### Exercise brief
Transcribe the listing in full, word for word; pictures do not belong in the copy.

### Data provided
..........

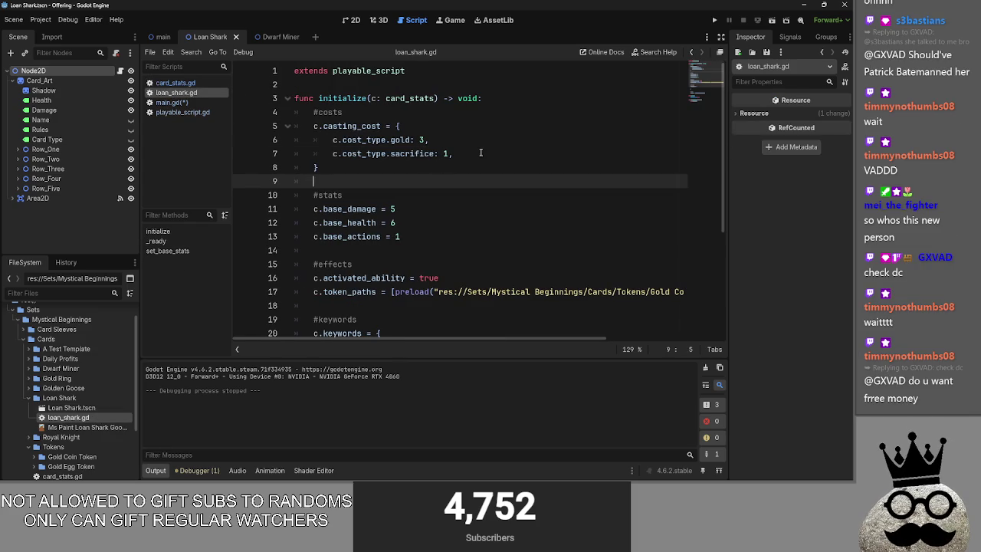
left_click_drag(481, 152, 330, 154)
double_click(392, 156)
key("End")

..........

### Answer area
left_click_drag(481, 152, 330, 154)
double_click(392, 156)
key("End")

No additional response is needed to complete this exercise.